### What needs to be done:
Without pictures, return the lines from the one containing "Entradas recientes" through the last line of the data below, exactly.

[Dataset excerpts]

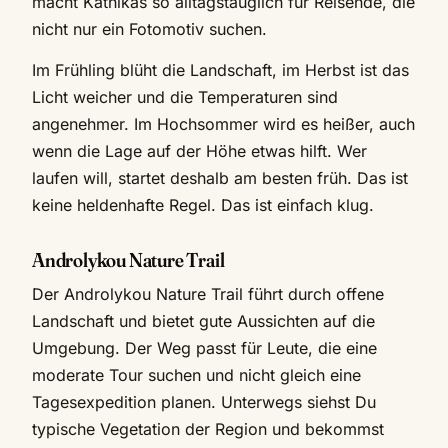
macht Kathikas so alltagstauglich für Reisende, die
nicht nur ein Fotomotiv suchen.
Im Frühling blüht die Landschaft, im Herbst ist das
Licht weicher und die Temperaturen sind
angenehmer. Im Hochsommer wird es heißer, auch
wenn die Lage auf der Höhe etwas hilft. Wer
laufen will, startet deshalb am besten früh. Das ist
keine heldenhafte Regel. Das ist einfach klug.
Androlykou Nature Trail
Der Androlykou Nature Trail führt durch offene
Landschaft und bietet gute Aussichten auf die
Umgebung. Der Weg passt für Leute, die eine
moderate Tour suchen und nicht gleich eine
Tagesexpedition planen. Unterwegs siehst Du
typische Vegetation der Region und bekommst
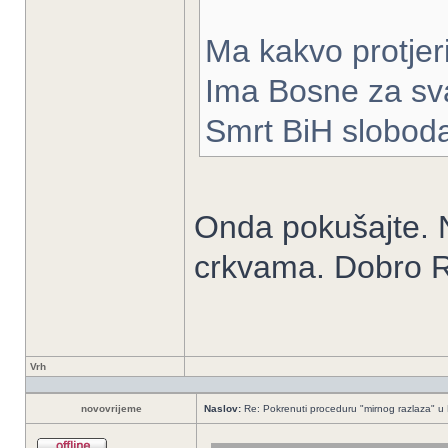
Ma kakvo protjeri
Ima Bosne za sva
Smrt BiH slobod
Onda pokušajte.
crkvama. Dobro Ro
Vrh
novovrijeme
Naslov:
Re: Pokrenuti proceduru "mirnog razlaza" u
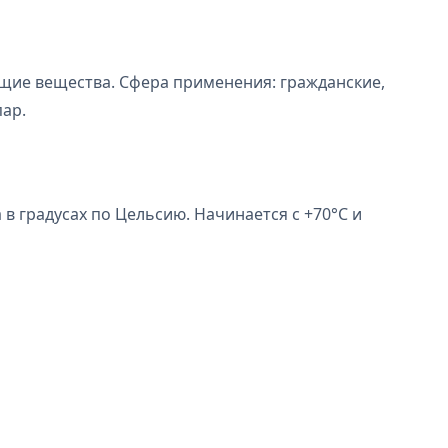
щие вещества. Сфера применения: гражданские,
ар.
в градусах по Цельсию. Начинается с +70°С и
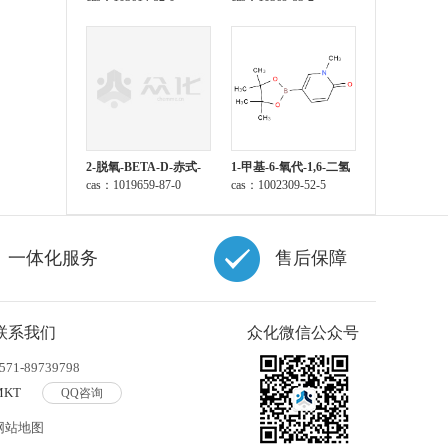
2-脱氧-BETA-D-赤式-
1-甲基-6-氧代-1,6-二氢
呋喃戊糖 1-乙酸酯 3,5-
cas：1019659-87-0
吡啶-3-硼酸频那醇酯
cas：1002309-52-5
二(4-氯苯甲酸酯)
一体化服务
售后保障
联系我们
众化微信公众号
571-89739798
MKT
QQ咨询
网站地图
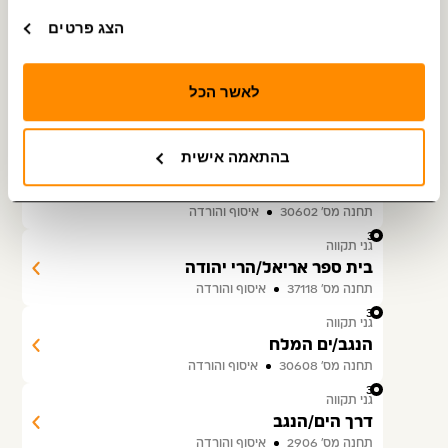
28
גני תקווה
הצג פרטים
דרך המשי
תחנה מס׳ 36075
איסוף והורדה
29
לאשר הכל
גני תקווה
דרך הים/דרך המלך
תחנה מס׳ 31195
איסוף והורדה
בהתאמה אישית
30
גני תקווה
דרך המלך/טיילת התקווה
תחנה מס׳ 30602
איסוף והורדה
31
גני תקווה
בית ספר אריאל/הרי יהודה
תחנה מס׳ 37118
איסוף והורדה
32
גני תקווה
הנגב/ים המלח
תחנה מס׳ 30608
איסוף והורדה
33
גני תקווה
דרך הים/הנגב
תחנה מס׳ 2906
איסוף והורדה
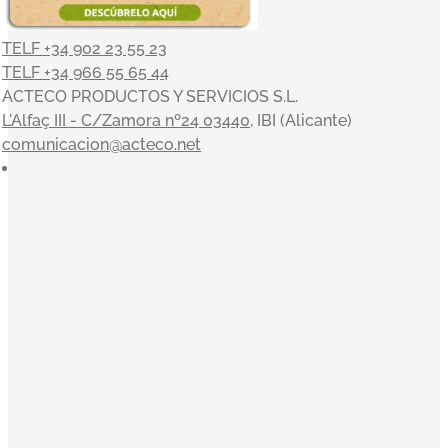
TELF +34 902 23 55 23
TELF +34 966 55 65 44
ACTECO PRODUCTOS Y SERVICIOS S.L.
L'Alfaç III - C/Zamora nº24 03440
, IBI (Alicante)
comunicacion@acteco.net
×
En el mundo actual, nuestra actividad es indisociable del
compromiso con el medioambiente y el entorno, y en
ACTECO estamos muy satisfechos por poder aportar
nuestro granito de arena. Nuestros valores sirven de
inspiración a la toma de decisiones: Orientación al cliente,
Innovación, Equipo, Pasión y Profesionalidad nos
acompañan en una clara misión: convertirnos en la
empresa de referencia de tratamiento y gestión integral de
residuos.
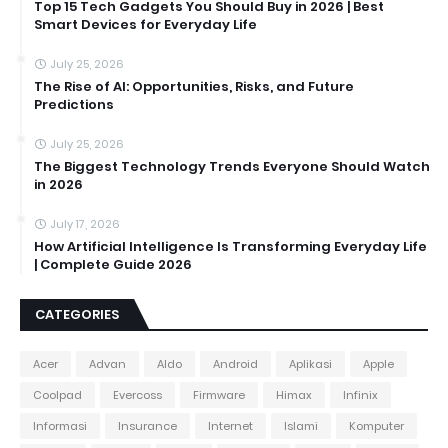
Top 15 Tech Gadgets You Should Buy in 2026 | Best
Smart Devices for Everyday Life
July 25, 2026
The Rise of AI: Opportunities, Risks, and Future
Predictions
July 25, 2026
The Biggest Technology Trends Everyone Should Watch
in 2026
July 17, 2026
How Artificial Intelligence Is Transforming Everyday Life
| Complete Guide 2026
CATEGORIES
Acer
Advan
Aldo
Android
Aplikasi
Apple
Coolpad
Evercoss
Firmware
Himax
Infinix
Informasi
Insurance
Internet
Islami
Komputer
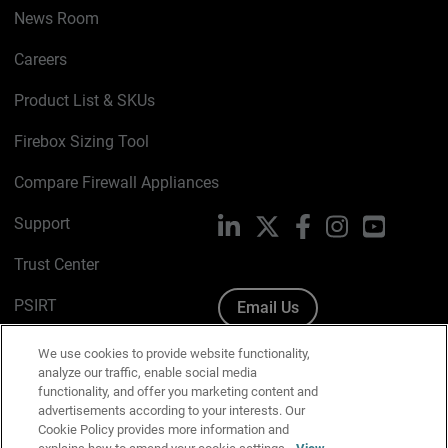
News Room
Careers
Product List & SKUs
Firebox Sizing Tool
Compare Firewall Appliances
Support
LinkedIn
X
Facebook
Instagram
YouTube
Trust Center
PSIRT
Email Us
Cookie Policy
We use cookies to provide website functionality,
analyze our traffic, enable social media
Privacy Policy
functionality, and offer you marketing content and
advertisements according to your interests. Our
Media & Brand Kit
Cookie Policy provides more information and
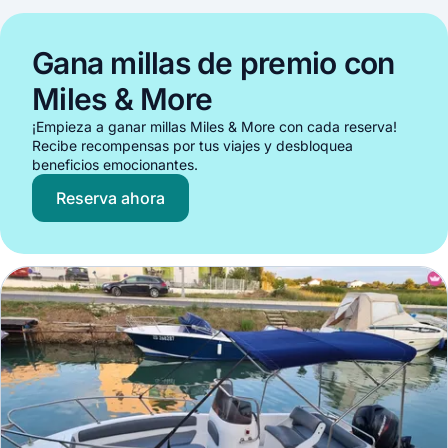
Gana millas de premio con
Miles & More
¡Empieza a ganar millas Miles & More con cada reserva!
Recibe recompensas por tus viajes y desbloquea
beneficios emocionantes.
Reserva ahora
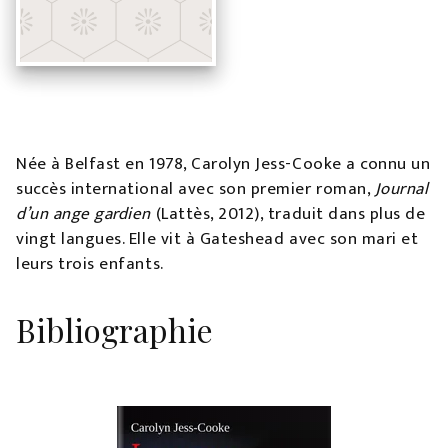
Née à Belfast en 1978, Carolyn Jess-Cooke a connu un
succès international avec son premier roman,
Journal
d’un ange gardien
(Lattès, 2012), traduit dans plus de
vingt langues. Elle vit à Gateshead avec son mari et
leurs trois enfants.
Bibliographie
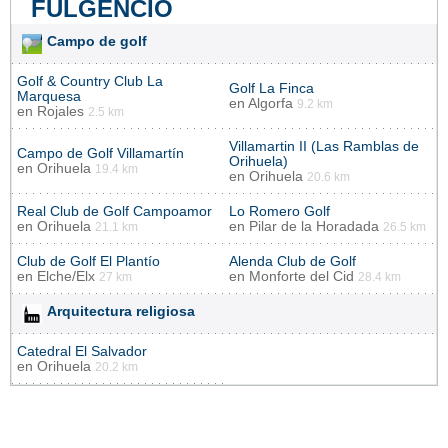
FULGENCIO
Campo de golf
Golf & Country Club La
Golf La Finca
Marquesa
en
Algorfa
9.2 km
en
Rojales
2.5 km
Villamartin II (Las Ramblas de
Campo de Golf Villamartín
Orihuela)
en
Orihuela
19.4 km
en
Orihuela
20.6 km
Real Club de Golf Campoamor
Lo Romero Golf
en
Orihuela
en
Pilar de la Horadada
21.1 km
26.5 km
Club de Golf El Plantío
Alenda Club de Golf
en
Elche/Elx
en
Monforte del Cid
27 km
28.4 km
Arquitectura religiosa
Catedral El Salvador
en
Orihuela
20.2 km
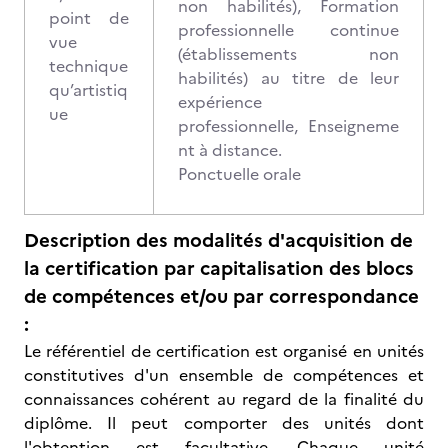
non habilités), Formation
point de
professionnelle continue
vue
(établissements non
technique
habilités) au titre de leur
qu’artistiq
expérience
ue
professionnelle, Enseigneme
nt à distance.
Ponctuelle orale
Description des modalités d'acquisition de
la certification par capitalisation des blocs
de compétences et/ou par correspondance
:
Le référentiel de certification est organisé en unités
constitutives d'un ensemble de compétences et
connaissances cohérent au regard de la finalité du
diplôme. Il peut comporter des unités dont
l'obtention est facultative. Chaque unité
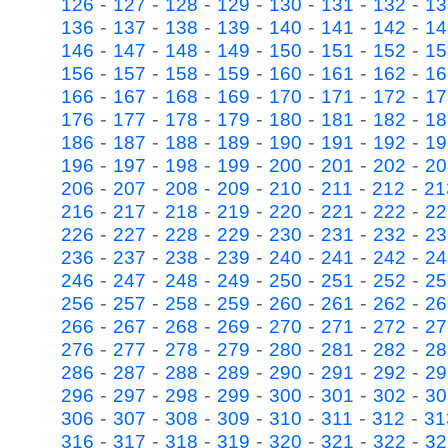
-
-
-
-
-
-
-
126
127
128
129
130
131
132
13
-
-
-
-
-
-
-
136
137
138
139
140
141
142
14
-
-
-
-
-
-
-
146
147
148
149
150
151
152
15
-
-
-
-
-
-
-
156
157
158
159
160
161
162
16
-
-
-
-
-
-
-
166
167
168
169
170
171
172
17
-
-
-
-
-
-
-
176
177
178
179
180
181
182
18
-
-
-
-
-
-
-
186
187
188
189
190
191
192
19
-
-
-
-
-
-
-
196
197
198
199
200
201
202
20
-
-
-
-
-
-
-
206
207
208
209
210
211
212
21
-
-
-
-
-
-
-
216
217
218
219
220
221
222
22
-
-
-
-
-
-
-
226
227
228
229
230
231
232
23
-
-
-
-
-
-
-
236
237
238
239
240
241
242
24
-
-
-
-
-
-
-
246
247
248
249
250
251
252
25
-
-
-
-
-
-
-
256
257
258
259
260
261
262
26
-
-
-
-
-
-
-
266
267
268
269
270
271
272
27
-
-
-
-
-
-
-
276
277
278
279
280
281
282
28
-
-
-
-
-
-
-
286
287
288
289
290
291
292
29
-
-
-
-
-
-
-
296
297
298
299
300
301
302
30
-
-
-
-
-
-
-
306
307
308
309
310
311
312
31
-
-
-
-
-
-
-
316
317
318
319
320
321
322
32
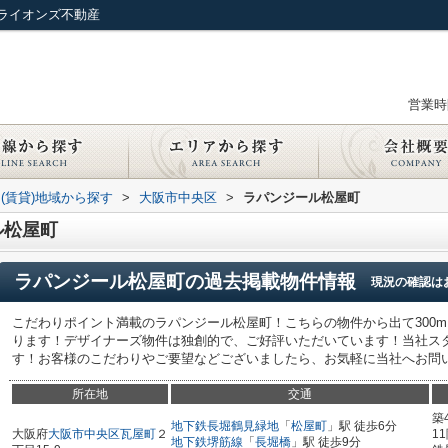
ライオンズ不動産
営業時間
(賃貸)地域から探す
>
大阪市中央区
>
ラパンジール松屋町
ル松屋町
ラパンジール松屋町
の過去掲載物件情報
現況の確認は
こだわりポイント満載のラパンジール松屋町！こちらの物件から出て300
ります！デザイナーズ物件は独創的で、ご好評いただいています！当社ス
す！お客様のこだわりやご要望などございましたら、お気軽に当社へお問い合わ
所在地
交通
築
地下鉄長堀鶴見緑地
「
松屋町
」駅 徒歩6分
大阪府
大阪市中央区
瓦屋町
２
1
地下鉄堺筋線
「
長堀橋
」駅 徒歩9分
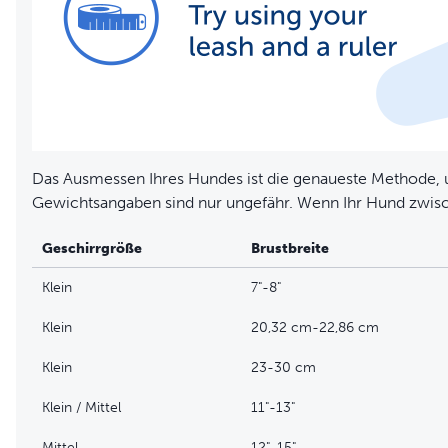
Das Ausmessen Ihres Hundes ist die genaueste Methode,
Gewichtsangaben sind nur ungefähr. Wenn Ihr Hund zwisc
Geschirrgröße
Brustbreite
Klein
7"-8"
Klein
20,32 cm-22,86 cm
Klein
23-30 cm
Klein / Mittel
11"-13"
Mittel
12"-15"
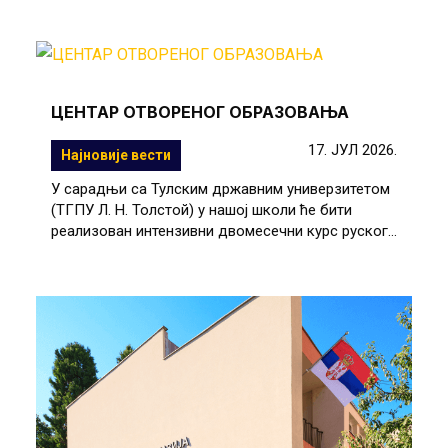
ЦЕНТАР ОТВОРЕНОГ ОБРАЗОВАЊА
17. ЈУЛ 2026.
Најновије вести
У сарадњи са Тулским државним универзитетом
(ТГПУ Л. Н. Толстой) у нашој школи ће бити
реализован интензивни двомесечни курс руског...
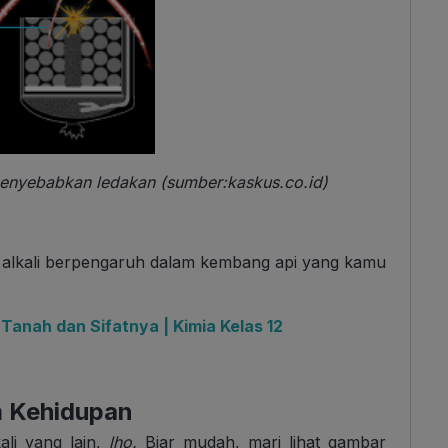
enyebabkan ledakan (sumber:kaskus.co.id)
 alkali berpengaruh dalam kembang api yang kamu
nah dan Sifatnya | Kimia Kelas 12
m Kehidupan
ali yang lain,
lho.
Biar mudah, mari lihat gambar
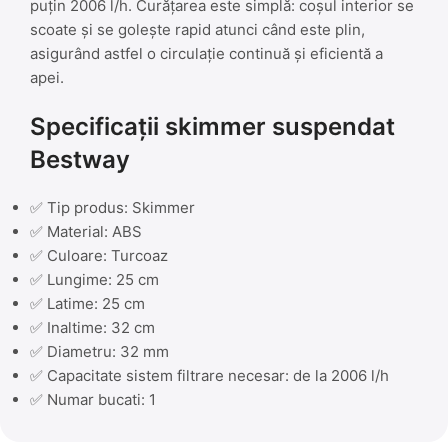
puțin 2006 l/h. Curățarea este simplă: coșul interior se
scoate și se golește rapid atunci când este plin,
asigurând astfel o circulație continuă și eficientă a
apei.
Specificații skimmer suspendat
Bestway
✅ Tip produs: Skimmer
✅ Material: ABS
✅ Culoare: Turcoaz
✅ Lungime: 25 cm
✅ Latime: 25 cm
✅ Inaltime: 32 cm
✅ Diametru: 32 mm
✅ Capacitate sistem filtrare necesar: de la 2006 l/h
✅ Numar bucati: 1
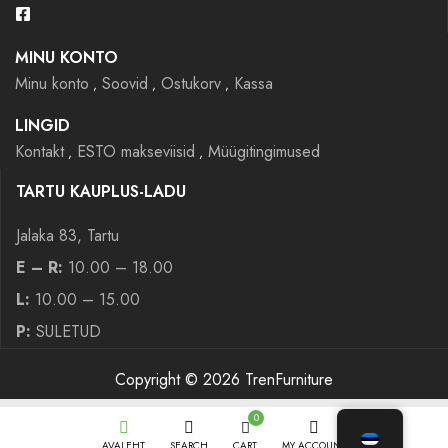
MINU KONTO
Minu konto
Soovid
Ostukorv
Kassa
LINGID
Kontakt
ESTO makseviisid
Müügitingimused
TARTU KAUPLUS-LADU
Jalaka 83, Tartu
E – R:
10.00 – 18.00
L:
10.00 – 15.00
P:
SULETUD
Copyright © 2026 TrenFurniture
0
AVALEHT
SEARCH
CART
MY ACCOUNT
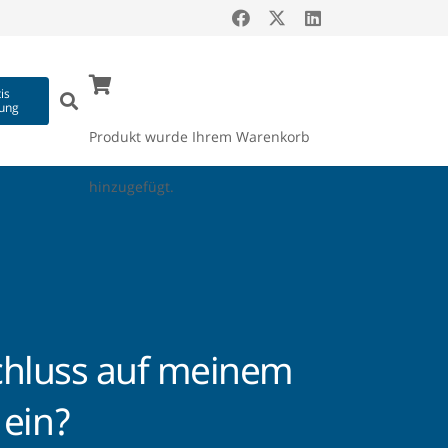
is
ung
Produkt
wurde Ihrem Warenkorb
hinzugefügt.
schluss auf meinem
 ein?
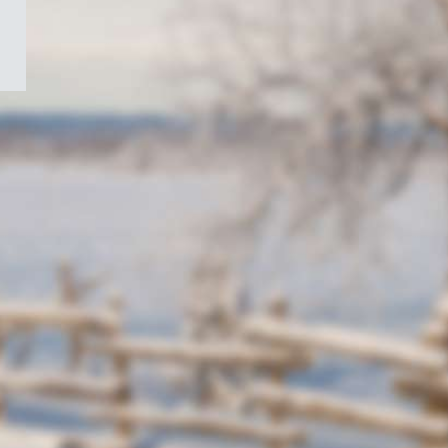
/
Symbole
du
gouvernement
du
Canada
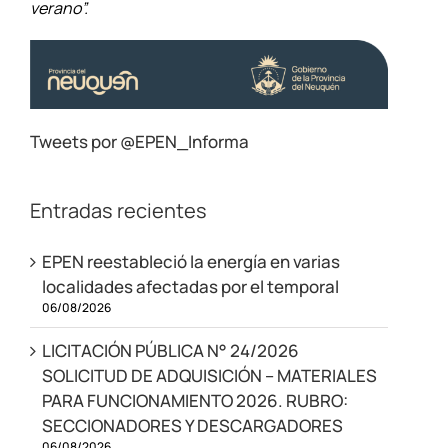
verano”.
Tweets por @EPEN_Informa
Entradas recientes
EPEN reestableció la energía en varias
localidades afectadas por el temporal
06/08/2026
LICITACIÓN PÚBLICA N° 24/2026
SOLICITUD DE ADQUISICIÓN – MATERIALES
PARA FUNCIONAMIENTO 2026. RUBRO:
SECCIONADORES Y DESCARGADORES
06/08/2026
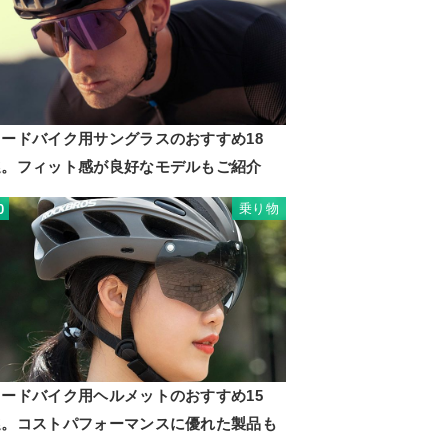
ロードバイク用サングラスのおすすめ18
選。フィット感が良好なモデルもご紹介
乗り物
0
ロードバイク用ヘルメットのおすすめ15
選。コストパフォーマンスに優れた製品も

### Finished exercise:
Entradas recientes
EPEN reestableció la energía en varias
localidades afectadas por el temporal
06/08/2026
LICITACIÓN PÚBLICA N° 24/2026
SOLICITUD DE ADQUISICIÓN – MATERIALES
PARA FUNCIONAMIENTO 2026. RUBRO:
SECCIONADORES Y DESCARGADORES
06/08/2026
ロードバイク用サングラスのおすすめ18
選。フィット感が良好なモデルもご紹介
乗り物
0
ロードバイク用ヘルメットのおすすめ15
選。コストパフォーマンスに優れた製品も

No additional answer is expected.